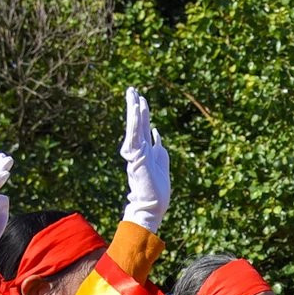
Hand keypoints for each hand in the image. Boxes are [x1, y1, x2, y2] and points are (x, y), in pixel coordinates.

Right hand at [120, 88, 169, 232]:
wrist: (153, 205)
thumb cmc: (157, 188)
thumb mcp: (162, 161)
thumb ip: (158, 146)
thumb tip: (156, 133)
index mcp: (144, 150)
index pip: (141, 127)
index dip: (141, 112)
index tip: (140, 98)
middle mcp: (138, 149)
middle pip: (135, 123)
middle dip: (134, 106)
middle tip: (131, 89)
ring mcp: (136, 153)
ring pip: (134, 127)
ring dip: (134, 110)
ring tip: (133, 94)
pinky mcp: (137, 158)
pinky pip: (135, 136)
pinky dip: (135, 123)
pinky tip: (137, 110)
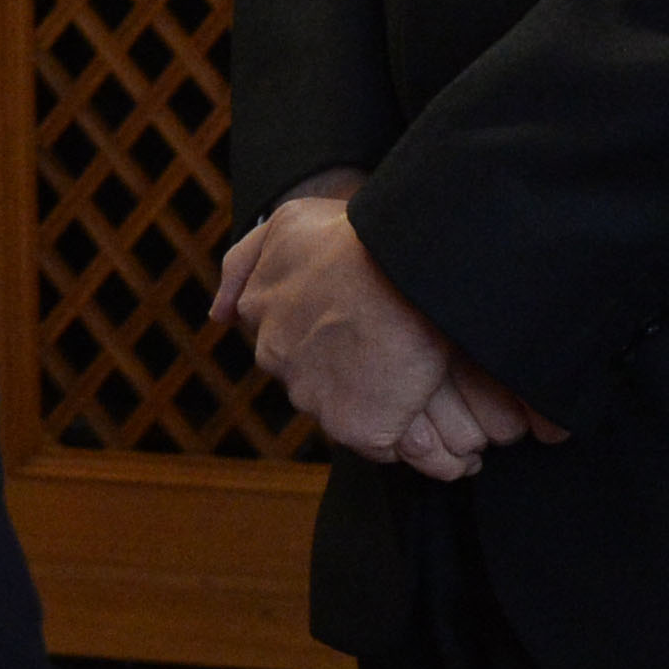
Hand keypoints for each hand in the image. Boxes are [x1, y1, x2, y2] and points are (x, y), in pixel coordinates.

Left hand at [213, 179, 556, 477]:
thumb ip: (245, 263)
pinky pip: (385, 445)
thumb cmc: (352, 236)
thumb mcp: (287, 223)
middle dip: (355, 373)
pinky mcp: (356, 428)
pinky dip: (418, 444)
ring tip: (440, 405)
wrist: (402, 266)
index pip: (286, 337)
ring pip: (349, 411)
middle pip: (316, 377)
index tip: (363, 330)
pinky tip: (447, 436)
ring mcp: (313, 395)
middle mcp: (277, 356)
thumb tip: (220, 316)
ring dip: (389, 408)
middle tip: (400, 358)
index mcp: (259, 308)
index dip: (328, 335)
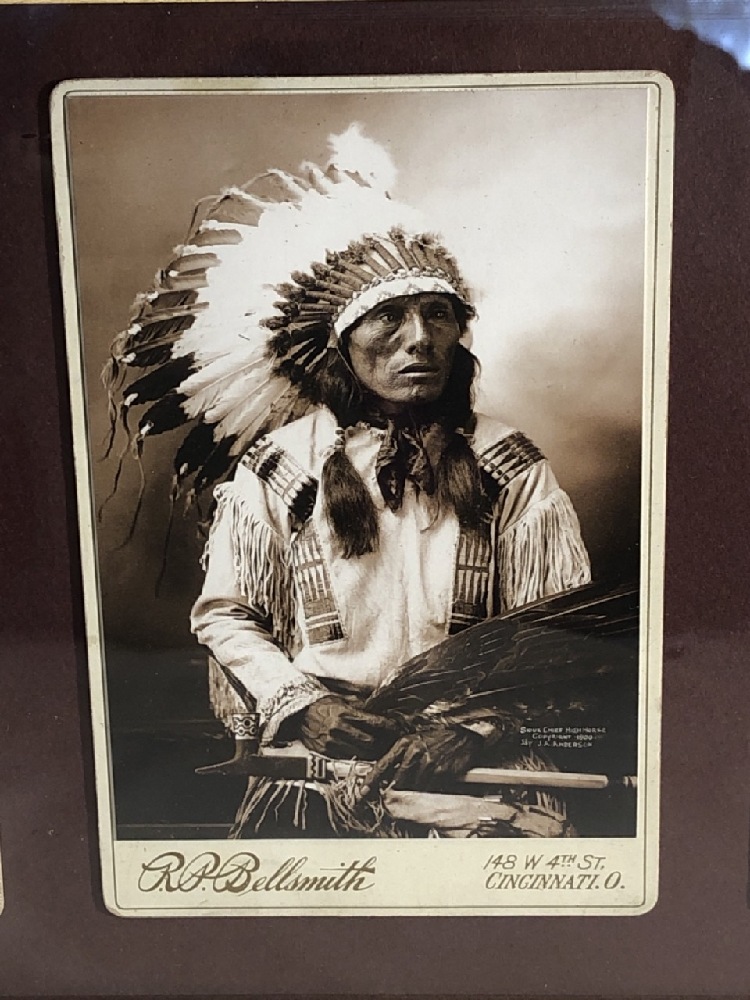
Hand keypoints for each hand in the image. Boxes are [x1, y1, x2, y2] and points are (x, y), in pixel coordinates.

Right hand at [296, 695, 399, 759]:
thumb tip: (379, 699)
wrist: (298, 714)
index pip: (374, 722)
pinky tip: (364, 754)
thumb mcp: (341, 698)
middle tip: (391, 741)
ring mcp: (332, 743)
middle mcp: (339, 729)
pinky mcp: (325, 753)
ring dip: (372, 753)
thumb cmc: (322, 704)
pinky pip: (347, 759)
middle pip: (370, 742)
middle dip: (383, 743)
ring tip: (381, 750)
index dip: (389, 727)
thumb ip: (360, 701)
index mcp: (345, 713)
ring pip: (360, 754)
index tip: (398, 728)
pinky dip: (357, 757)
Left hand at [361, 724, 483, 793]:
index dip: (371, 781)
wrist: (464, 737)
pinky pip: (427, 789)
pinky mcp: (439, 772)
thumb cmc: (438, 739)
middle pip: (396, 781)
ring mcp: (427, 763)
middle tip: (390, 797)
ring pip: (411, 787)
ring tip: (416, 786)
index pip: (382, 765)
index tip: (362, 792)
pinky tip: (430, 782)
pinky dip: (425, 790)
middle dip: (392, 791)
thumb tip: (386, 777)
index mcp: (404, 743)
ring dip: (410, 792)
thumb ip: (401, 757)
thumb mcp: (416, 741)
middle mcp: (414, 752)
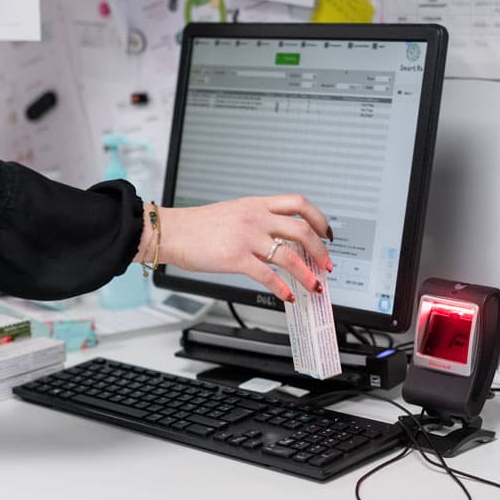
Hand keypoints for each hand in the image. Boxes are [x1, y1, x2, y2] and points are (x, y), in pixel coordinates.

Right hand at [139, 195, 333, 301]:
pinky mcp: (235, 257)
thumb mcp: (234, 213)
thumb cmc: (198, 226)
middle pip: (302, 230)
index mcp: (256, 204)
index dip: (318, 219)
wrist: (172, 232)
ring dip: (307, 273)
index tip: (326, 234)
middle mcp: (255, 218)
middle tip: (326, 264)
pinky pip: (267, 274)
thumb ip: (257, 223)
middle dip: (320, 250)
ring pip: (289, 254)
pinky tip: (287, 295)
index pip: (298, 203)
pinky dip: (282, 287)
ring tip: (313, 285)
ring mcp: (246, 237)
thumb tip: (278, 242)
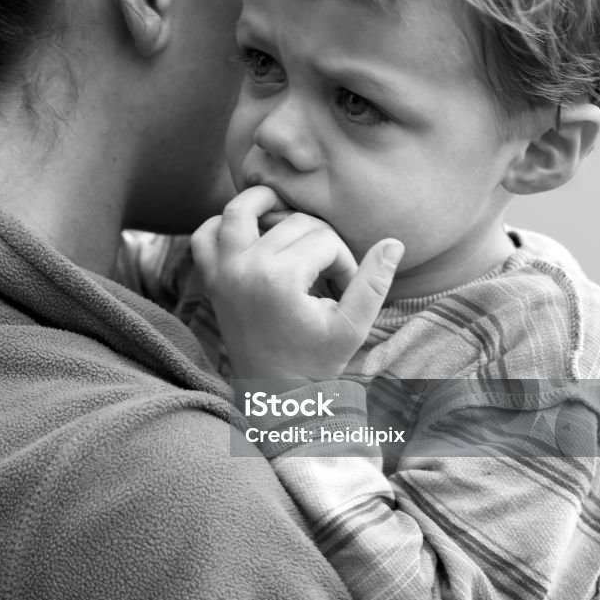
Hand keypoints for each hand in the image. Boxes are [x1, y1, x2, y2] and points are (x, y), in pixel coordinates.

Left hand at [190, 186, 403, 380]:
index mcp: (280, 277)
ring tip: (287, 218)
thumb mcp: (352, 327)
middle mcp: (245, 267)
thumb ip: (374, 282)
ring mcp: (222, 271)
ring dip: (265, 205)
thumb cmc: (315, 362)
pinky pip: (205, 236)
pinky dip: (222, 225)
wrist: (273, 395)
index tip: (344, 291)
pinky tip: (248, 234)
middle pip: (292, 222)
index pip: (325, 239)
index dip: (344, 261)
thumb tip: (394, 242)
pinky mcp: (211, 279)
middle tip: (326, 275)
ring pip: (240, 210)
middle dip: (318, 241)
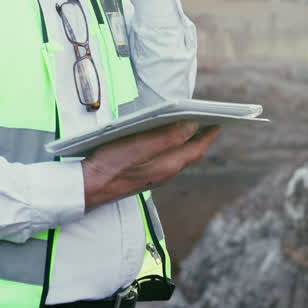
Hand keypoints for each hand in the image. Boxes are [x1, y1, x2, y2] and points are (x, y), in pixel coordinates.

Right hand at [81, 121, 220, 210]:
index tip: (219, 119)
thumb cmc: (110, 165)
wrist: (87, 188)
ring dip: (186, 141)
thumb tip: (192, 126)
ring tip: (189, 125)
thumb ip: (168, 137)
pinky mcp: (142, 175)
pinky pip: (164, 159)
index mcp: (168, 166)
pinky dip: (171, 147)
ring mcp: (153, 176)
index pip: (197, 149)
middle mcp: (164, 173)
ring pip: (177, 157)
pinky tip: (163, 139)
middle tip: (208, 120)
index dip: (209, 134)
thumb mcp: (140, 146)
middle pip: (189, 153)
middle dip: (200, 137)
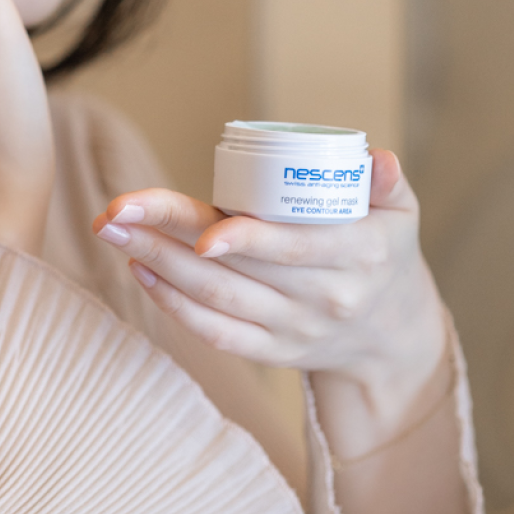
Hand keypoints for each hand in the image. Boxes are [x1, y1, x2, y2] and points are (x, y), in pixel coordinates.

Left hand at [92, 154, 447, 427]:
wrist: (392, 333)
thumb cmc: (385, 250)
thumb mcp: (401, 213)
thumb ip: (387, 183)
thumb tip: (377, 160)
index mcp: (356, 256)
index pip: (292, 248)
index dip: (246, 240)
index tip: (203, 230)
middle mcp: (322, 299)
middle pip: (235, 272)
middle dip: (168, 239)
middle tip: (115, 210)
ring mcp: (294, 331)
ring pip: (217, 302)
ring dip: (158, 265)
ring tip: (113, 230)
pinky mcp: (273, 353)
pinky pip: (218, 335)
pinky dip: (175, 307)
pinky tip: (141, 271)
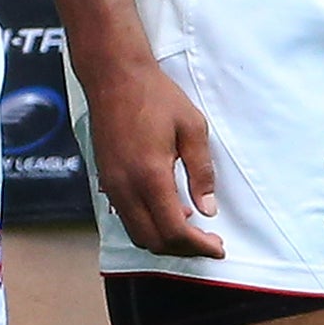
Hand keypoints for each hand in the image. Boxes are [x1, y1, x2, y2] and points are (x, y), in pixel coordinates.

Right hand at [83, 61, 223, 258]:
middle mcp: (126, 187)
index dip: (198, 245)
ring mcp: (111, 184)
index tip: (217, 246)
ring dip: (163, 238)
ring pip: (136, 232)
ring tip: (191, 227)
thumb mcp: (192, 127)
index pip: (174, 231)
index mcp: (150, 175)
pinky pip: (125, 216)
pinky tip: (166, 208)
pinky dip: (147, 224)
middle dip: (182, 249)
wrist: (114, 75)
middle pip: (152, 241)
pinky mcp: (105, 177)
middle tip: (207, 241)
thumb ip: (202, 172)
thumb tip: (208, 208)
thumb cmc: (155, 95)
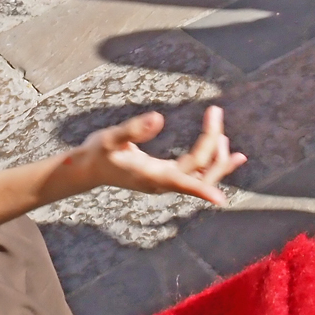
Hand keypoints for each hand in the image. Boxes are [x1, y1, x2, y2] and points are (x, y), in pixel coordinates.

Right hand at [74, 106, 244, 205]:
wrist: (89, 168)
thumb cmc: (98, 153)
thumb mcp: (110, 138)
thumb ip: (134, 129)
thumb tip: (159, 118)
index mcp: (150, 176)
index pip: (181, 182)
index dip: (202, 190)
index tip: (221, 200)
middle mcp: (162, 182)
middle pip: (199, 174)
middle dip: (213, 148)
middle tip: (214, 114)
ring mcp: (166, 181)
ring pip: (201, 176)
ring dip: (217, 159)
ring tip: (225, 134)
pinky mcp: (166, 176)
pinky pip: (196, 173)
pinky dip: (211, 162)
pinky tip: (221, 147)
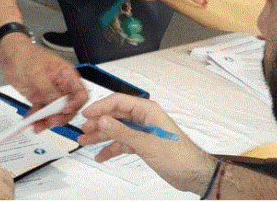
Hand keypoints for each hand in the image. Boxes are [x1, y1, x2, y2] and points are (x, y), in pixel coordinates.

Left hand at [0, 34, 87, 129]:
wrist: (8, 53)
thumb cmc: (24, 54)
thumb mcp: (37, 72)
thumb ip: (48, 90)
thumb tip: (59, 105)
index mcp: (66, 75)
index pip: (80, 94)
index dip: (76, 105)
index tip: (65, 110)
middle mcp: (60, 86)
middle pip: (68, 107)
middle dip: (60, 116)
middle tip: (50, 120)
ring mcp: (49, 93)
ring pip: (54, 113)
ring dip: (47, 120)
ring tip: (37, 125)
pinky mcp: (39, 98)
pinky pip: (41, 111)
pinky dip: (36, 118)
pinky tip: (31, 121)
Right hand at [79, 93, 215, 193]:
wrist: (193, 174)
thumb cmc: (180, 156)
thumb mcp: (146, 142)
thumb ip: (122, 131)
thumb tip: (103, 120)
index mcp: (147, 110)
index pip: (118, 102)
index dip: (100, 107)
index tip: (87, 114)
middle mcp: (144, 118)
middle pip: (114, 116)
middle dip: (97, 123)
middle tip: (83, 129)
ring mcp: (142, 131)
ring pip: (115, 130)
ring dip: (100, 136)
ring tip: (85, 140)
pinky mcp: (142, 144)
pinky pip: (121, 142)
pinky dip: (111, 148)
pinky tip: (101, 154)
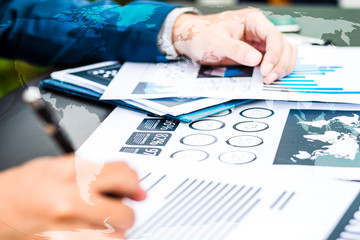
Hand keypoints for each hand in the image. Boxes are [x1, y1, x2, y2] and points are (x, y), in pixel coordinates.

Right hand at [0, 154, 145, 238]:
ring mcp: (68, 229)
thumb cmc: (27, 187)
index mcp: (74, 173)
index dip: (133, 182)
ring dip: (113, 232)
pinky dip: (100, 239)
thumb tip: (129, 182)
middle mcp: (72, 200)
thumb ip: (98, 171)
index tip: (134, 188)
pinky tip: (88, 232)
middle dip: (126, 212)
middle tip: (117, 209)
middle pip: (126, 213)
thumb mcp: (62, 166)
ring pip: (116, 238)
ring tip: (99, 223)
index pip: (125, 174)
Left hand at [173, 8, 297, 83]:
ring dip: (281, 66)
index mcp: (252, 20)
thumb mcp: (216, 42)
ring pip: (283, 52)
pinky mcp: (255, 53)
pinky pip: (274, 59)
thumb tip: (256, 58)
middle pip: (283, 45)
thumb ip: (236, 50)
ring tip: (270, 79)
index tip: (265, 70)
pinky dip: (276, 68)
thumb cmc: (201, 34)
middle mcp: (259, 30)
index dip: (273, 55)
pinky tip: (269, 76)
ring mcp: (259, 42)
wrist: (191, 40)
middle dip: (279, 63)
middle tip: (269, 78)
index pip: (273, 36)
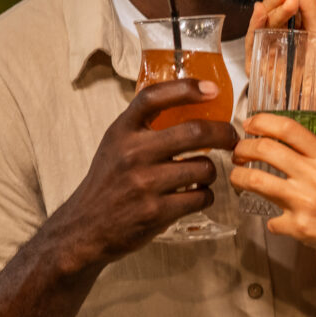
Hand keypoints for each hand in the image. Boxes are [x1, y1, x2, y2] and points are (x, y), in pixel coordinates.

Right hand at [45, 78, 238, 266]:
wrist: (85, 227)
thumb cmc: (107, 182)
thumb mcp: (116, 144)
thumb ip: (144, 125)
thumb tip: (189, 103)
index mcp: (122, 131)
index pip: (154, 98)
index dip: (187, 89)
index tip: (212, 89)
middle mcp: (132, 153)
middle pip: (194, 132)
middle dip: (222, 133)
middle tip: (230, 137)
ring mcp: (145, 184)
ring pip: (203, 168)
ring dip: (210, 171)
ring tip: (202, 174)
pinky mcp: (156, 212)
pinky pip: (201, 197)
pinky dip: (205, 195)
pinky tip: (195, 195)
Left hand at [231, 111, 315, 275]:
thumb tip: (286, 151)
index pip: (287, 128)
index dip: (261, 122)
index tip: (249, 124)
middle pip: (264, 149)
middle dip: (242, 149)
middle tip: (237, 154)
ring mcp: (306, 202)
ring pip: (254, 180)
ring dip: (239, 179)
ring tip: (238, 180)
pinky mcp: (301, 228)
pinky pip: (270, 220)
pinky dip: (271, 221)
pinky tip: (279, 222)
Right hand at [247, 0, 315, 162]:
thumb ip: (315, 17)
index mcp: (296, 44)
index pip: (284, 11)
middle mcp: (279, 52)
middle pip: (269, 16)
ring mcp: (268, 65)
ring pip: (259, 29)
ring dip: (271, 8)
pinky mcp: (260, 80)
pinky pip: (250, 49)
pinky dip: (256, 29)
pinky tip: (264, 13)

##########

### [ASSIGNMENT]
Return, word for word, the lines of the data above from the line with "pinky mcp: (325, 753)" through the line with "ring mcp: (427, 763)", inclusive.

### [RESULT OF THIS EXERCISE]
pinky mcp: (325, 753)
ring dip: (372, 753)
thumb cmc: (322, 704)
pinky pip: (347, 759)
middle pip: (370, 742)
middle dip: (383, 743)
ring tip: (381, 750)
index dip: (389, 727)
thumb ip: (360, 701)
index mcp: (345, 713)
ring pip: (360, 754)
index tip: (398, 728)
pinky dip: (357, 757)
Left hand at [361, 724, 483, 793]:
index dip: (371, 781)
wrist: (464, 737)
pinky pip: (427, 789)
pinky mcp: (439, 772)
thumb cmc: (438, 739)
middle pip: (396, 781)
ring mcp: (427, 763)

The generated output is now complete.